MORAL AND SOCIAL ACTIVITIES

The doll's face

This activity is great for teaching children the importance of cleaning up after lunch. Moisten a few facecloths. Use washable markers to draw on a doll's face and hands. When it's time to wash children's hands and face after lunch, present the doll. Encourage your group to wash the doll's hands and face before you wash their own hands and face.

 

COGNITIVE ACTIVITIES

Getting dressed, body parts, and stickers

This activity is perfect for older toddlers. It will help them learn to name body parts as they practice getting dressed. Trace the outline of a child's body on a large piece of paper. Display the silhouette on a wall. Ask toddlers to put their hat on. Once they have succeeded, let them place a sticker on the silhouette's head. Continue with other clothing items and body parts.

 

PHYSICAL ACTIVITY AND MOTOR SKILLS

Putting items in different containers

This activity will help children learn how to put toys away.
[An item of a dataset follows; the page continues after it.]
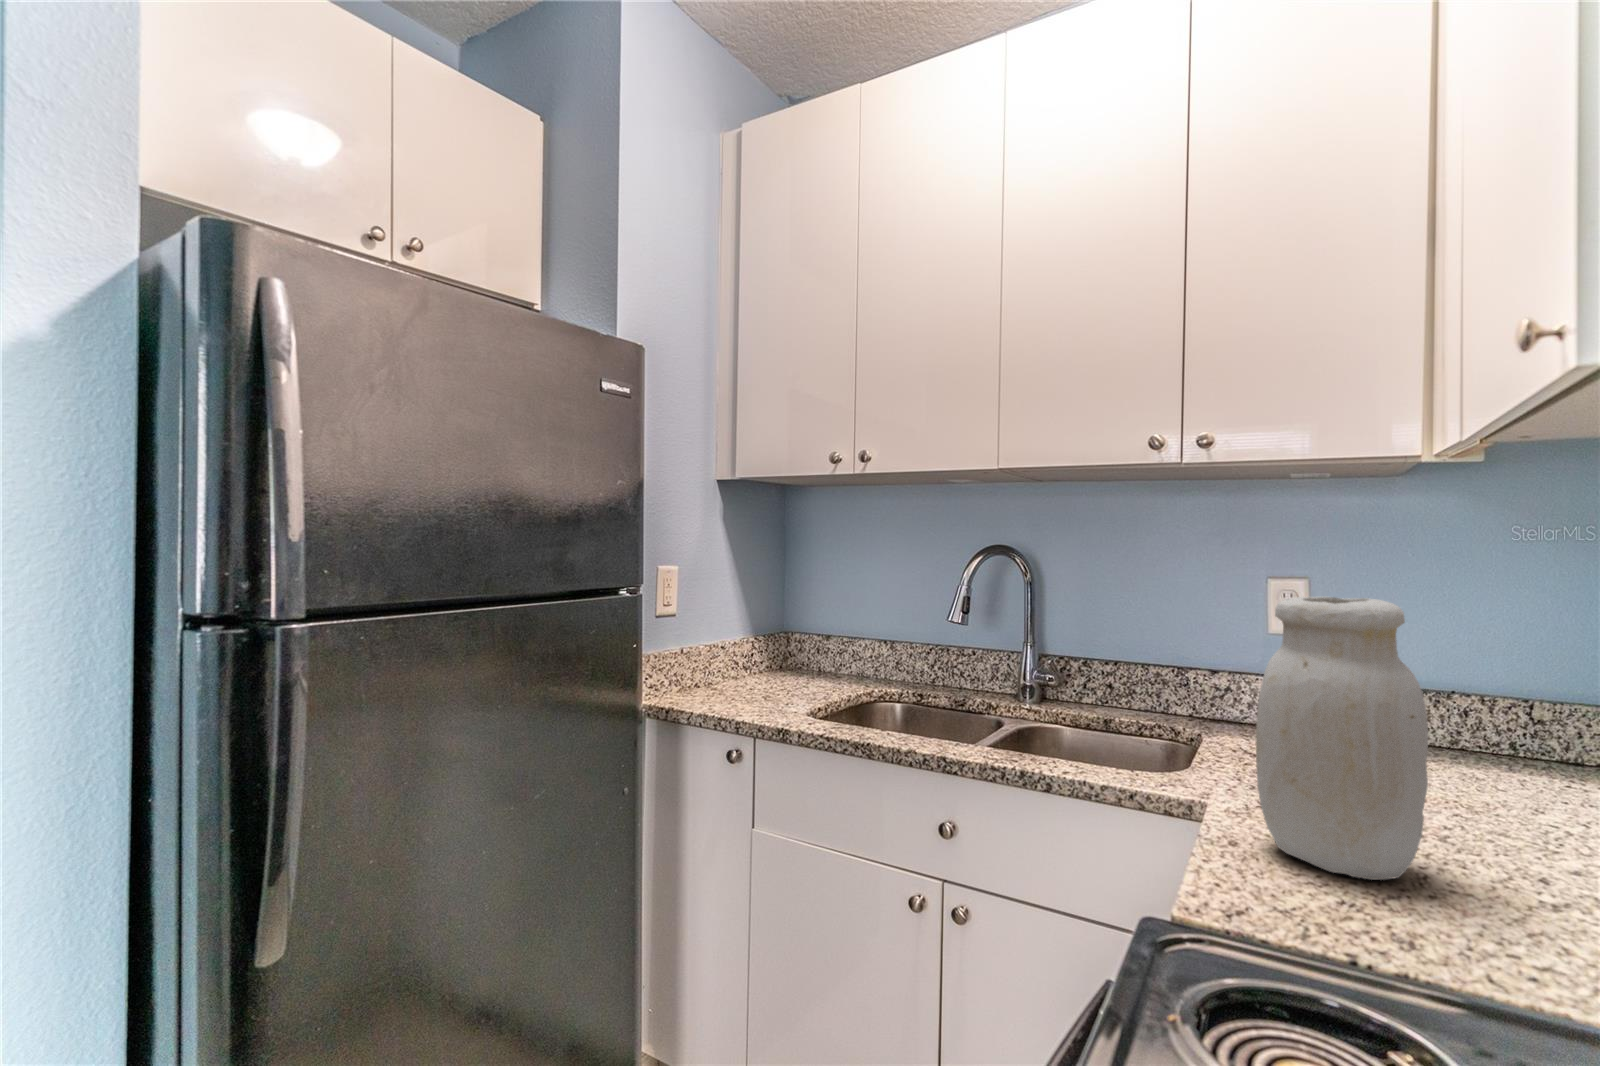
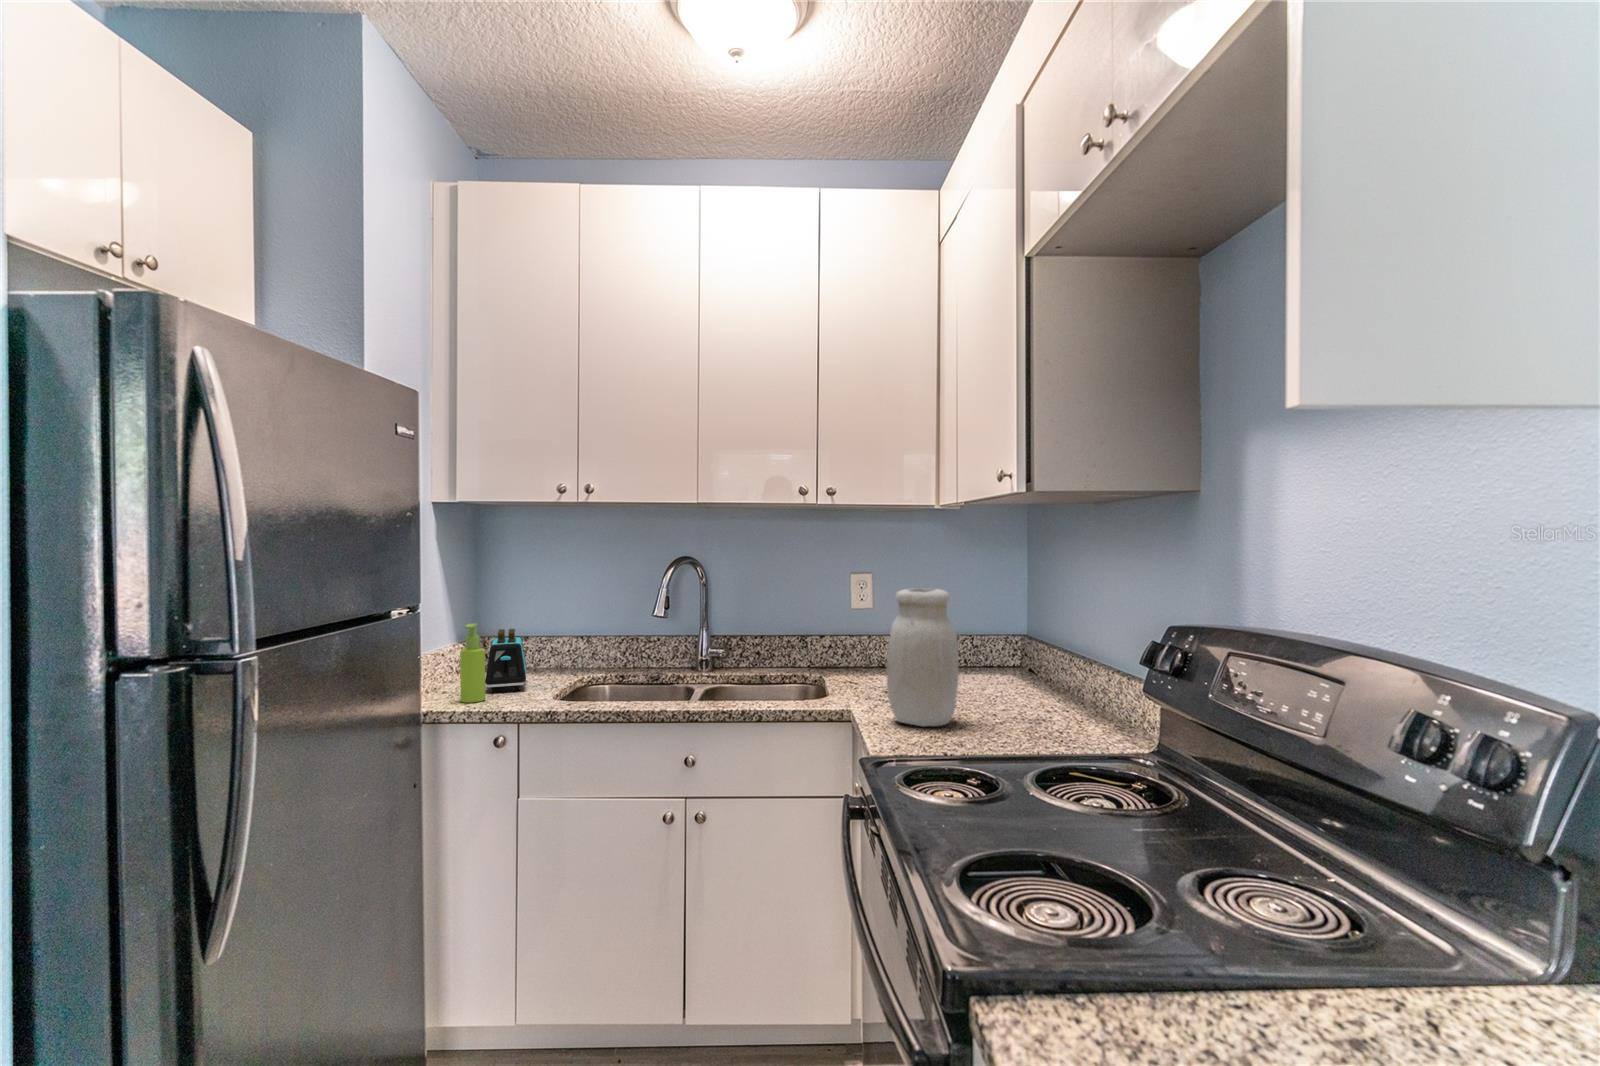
soap dispenser: none [718,614,743,704] -> present [460,623,485,703]
toaster: none [754,624,815,697] -> present [485,629,527,693]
Make it extra fun by providing different containers throughout the week. For example, you can provide buckets or gift bags children can carry around the daycare to pick toys up off the floor. You can also set a large cardboard box or a laundry basket on the floor in the centre of your daycare and have children drop toys in it.

 

LANGUAGE ACTIVITIES

Special kiss for parents

Encourage parents to participate in your theme. Have them invite their child to kiss different parts of their face. Ask them to name different parts of their face each day. For example, a parent could say, "Today, I am kissing your forehead. Do you want to kiss my cheek?" Variation: Print and laminate pictures or illustrations of different parts of the face: nose, eye, neck, hair, forehead, chin, etc. Insert the pictures or illustrations in a box and set it next to your daycare entrance. When children arrive in the morning or when they leave at the end of the day, invite them to pick a picture or illustration out of the box with their parent's help. Parents can kiss the corresponding part on their child's face.